Tuesday, April 03, 2007

Don't Mess With Texas!

I like Texas. I didn't think I would, but Dallas looks positively radiant after the dank gloom of Chicago and the monotonty of the Midwest. It's 27 degrees outside and what's more our Texan friends have planned a stay for us that doesn't just involve walking round and round JC Penney. On the contrary we spent the first day in the Sixth Floor Museum, which allows you, for a mere $8, to walk around the Book Depositary and look out of the very window from which Lee Harvey Oswald did or didn't (depending on which side of the debate you sit on) shoot JFK. The museum is surprsingly informative, bordering on the obsessive, detailing all the conspiracy theories and their pitfalls, but, refreshingly, not giving you a definite answer either way. You can see for yourself all kinds of sombe nick-nacks, from the place set out of Kennedy for his Welcome Dinner that evening, complete with menu and place card, to the cinecamera that recorded the famous images of the shooting.

Downstairs, you can have your picture taken on the very spot where the shooting took place, which has been helpfully marked out by a white cross in the road, though you have to coincide with the traffic lights or you will get killed by the tourist cars zooming down Elm Street as though en route to Parkland hospital - Kennedy's last journey. Apparently until recently there existed such a thing as the "JFK Experience," where for $20 you were taken in an open-top car the whole route from Love Field to Elm Street, where sound effects of shots would ring out before you were whisked at breakneck speed under the bridge towards the hospital. This has now stopped as apparently it was considered tasteless.

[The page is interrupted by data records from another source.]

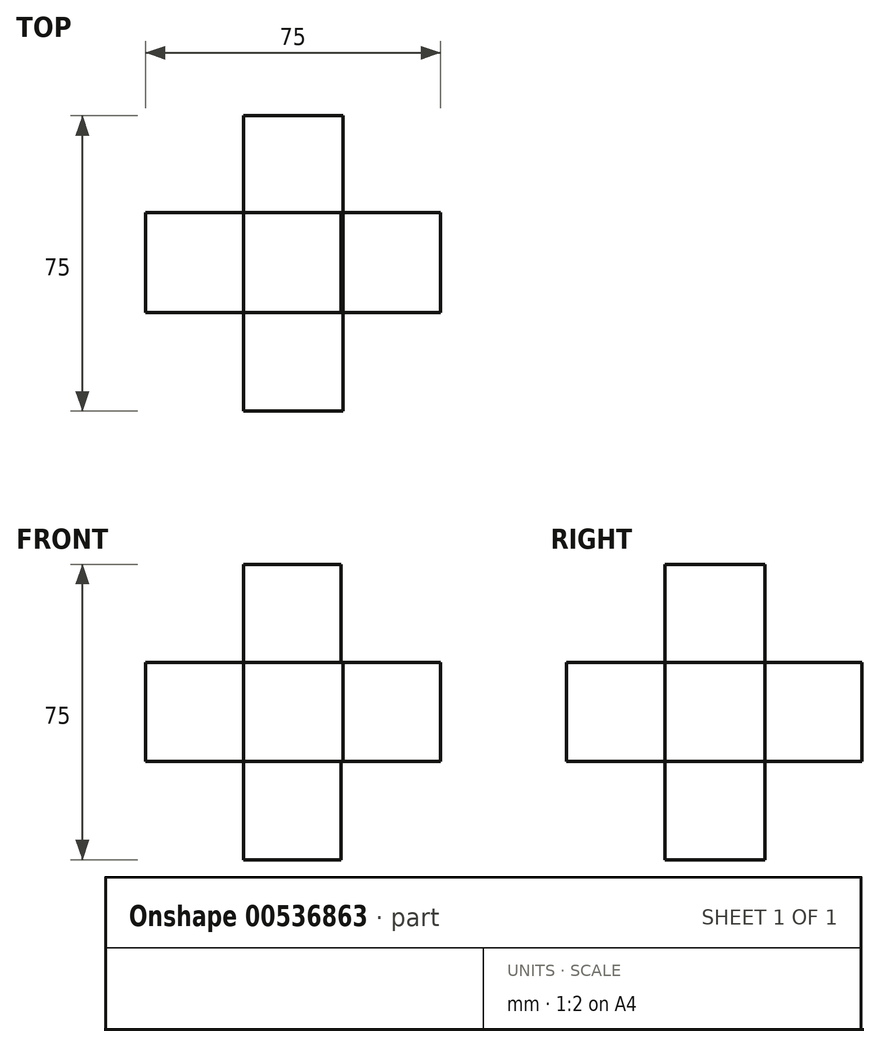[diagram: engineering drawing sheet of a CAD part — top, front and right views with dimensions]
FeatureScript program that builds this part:
annotation { "Feature Type Name" : "Feature", "Feature Type Description" : "" }
export const myFeature = defineFeature(function(context is Context, id is Id, definition is map)
    precondition{}
    {
        {
            var Q0;
            Q0=qCreatedBy(makeId("Front.planeOp"),FACE);
            var sketch = newSketch(context, id + "F0", { "sketchPlane" : qUnion([Q0])});
            skLineSegment(sketch, "E0.bottom", {"start": v(0, 0) * mm, "end": v(25.2, 0) * mm});
            skLineSegment(sketch, "E0.top", {"start": v(0, 25.15) * mm, "end": v(25.2, 25.15) * mm});
            skLineSegment(sketch, "E0.left", {"start": v(0, 0) * mm, "end": v(0, 25.15) * mm});
            skLineSegment(sketch, "E0.right", {"start": v(25.2, 0) * mm, "end": v(25.2, 25.15) * mm});
            skSolve(sketch);
        }
        {
            var Q0;
            Q0=makeQuery(id+"F0.imprint","IMPRINT",FACE,{"disambiguationData":[TD([[makeQuery(id+"F0.imprint","IMPRINT",EDGE,{"derivedFrom":sQuery(id+"F0.wireOp",EDGE,"E0.bottom")}),1.0]])]});
            extrude(context, id + "F1", {"entities" : qUnion([Q0]), "oppositeDirection" : true, "depth" : 50 * mm, "offsetDistance" : 25 * mm, "hasSecondDirection" : true, "secondDirectionOppositeDirection" : false, "secondDirectionDepth" : 25 * mm});
        }
        {
            var Q0;
            Q0=qCreatedBy(makeId("Top.planeOp"),FACE);
            var sketch = newSketch(context, id + "F2", { "sketchPlane" : qUnion([Q0])});
            skLineSegment(sketch, "E1.bottom", {"start": v(0, 0) * mm, "end": v(24.74, 0) * mm});
            skLineSegment(sketch, "E1.top", {"start": v(0, 25.46) * mm, "end": v(24.74, 25.46) * mm});
            skLineSegment(sketch, "E1.left", {"start": v(0, 0) * mm, "end": v(0, 25.46) * mm});
            skLineSegment(sketch, "E1.right", {"start": v(24.74, 0) * mm, "end": v(24.74, 25.46) * mm});
            skSolve(sketch);
        }
        {
            var Q0;
            Q0=makeQuery(id+"F2.imprint","IMPRINT",FACE,{"disambiguationData":[TD([[makeQuery(id+"F2.imprint","IMPRINT",EDGE,{"derivedFrom":sQuery(id+"F2.wireOp",EDGE,"E1.bottom")}),1.0]])]});
            extrude(context, id + "F3", {"entities" : qUnion([Q0]), "operationType" : NewBodyOperationType.ADD, "oppositeDirection" : true, "depth" : 25 * mm, "offsetDistance" : 25 * mm, "hasSecondDirection" : true, "secondDirectionOppositeDirection" : false, "secondDirectionDepth" : 50 * mm});
        }
        {
            var Q0;
            Q0=qCreatedBy(makeId("Right.planeOp"),FACE);
            var sketch = newSketch(context, id + "F4", { "sketchPlane" : qUnion([Q0])});
            skLineSegment(sketch, "E2.bottom", {"start": v(0, 0) * mm, "end": v(25.4, 0) * mm});
            skLineSegment(sketch, "E2.top", {"start": v(0, 25.08) * mm, "end": v(25.4, 25.08) * mm});
            skLineSegment(sketch, "E2.left", {"start": v(0, 0) * mm, "end": v(0, 25.08) * mm});
            skLineSegment(sketch, "E2.right", {"start": v(25.4, 0) * mm, "end": v(25.4, 25.08) * mm});
            skSolve(sketch);
        }
        {
            var Q0;
            Q0=makeQuery(id+"F4.imprint","IMPRINT",FACE,{"disambiguationData":[TD([[makeQuery(id+"F4.imprint","IMPRINT",EDGE,{"derivedFrom":sQuery(id+"F4.wireOp",EDGE,"E2.bottom")}),1.0]])]});
            extrude(context, id + "F5", {"entities" : qUnion([Q0]), "operationType" : NewBodyOperationType.ADD, "oppositeDirection" : true, "depth" : 25 * mm, "offsetDistance" : 25 * mm, "hasSecondDirection" : true, "secondDirectionOppositeDirection" : false, "secondDirectionDepth" : 50 * mm});
        }
    });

Food in Texas is fabulous. America is notably meant to be one of the fattest nations on earth, but I can see why - TexMex. I could eat it every day for the rest of my life (which would probably be quite short if indeed I did do that.) But there's a scary side to Texas, too, though. This is one of the most religious states in the USA and also one of the richest, and dodgy churches makwe a fortune out here. We passed a church every hundred yards or so, about a quarter of which were "megachurches", with vast congregations which tithe huge proportions of their salaries to the businessmen who run them. Our friends work in local hospitals and have seen first-hand patients who have refused treatment or stopped taking medication because "God has healed them", or, worse, God has "told" them he will heal them if they prove their faith by stopping treatment. Many have died, but one told my friend as her life ebbed away that she would rather be dead and in heaven than alive having disobeyed God and condemned to Hell/ There's a Catholic counter-argument to this, of course, where the body is deemed sacred, a gift from God that we should take care of, and we are being wilfully negligent if we take a course of action we know will cause irreparable damage when an alternative is available. These people would say that this is simply the Devil convincing me to lose trust in God, but then, I'm condemned already - I'm unmarried and I support gay unions, which I doubt will ever even be an issue worth debating in Texas. Also worthy of comment was an unexpected reaction to a play we saw in Dallas's Pocket Sandwich Theatre. One character, an alien (I won't bother to explain, suffice to say the play required a certain suspension of disbelief) comments that next time he comes to earth he will coincide his journey to participate in the Civil War, "but I think it would be much more fun if the South wins next time". Whoops and cheers from the audience, I hope out of a lack of thought for what this would actually have meant. We sat in silence.

There's one thing I have failed to do in the States. My boss, with his pink not-to-scale model of San Pietro still gleaming on his desk, has come to expect a tacky souvenir from each place I visit, but it must be below a certain limit, in this case $4. I expected finding something tacky in the USA would not be a problem, and I was right, but the trouble is that where the likes of Rome aims its tack at middle-income pilgrims, the USA seems to think that it's tacky souvenirs, along with everything else produced in the USA, are worth their weight in gold. The best I would come up with would have been a plastic Armadillo with "Don't Mess With Texas" written on its back, a mere $4.99. When I looked underneath it turned out it was made in China.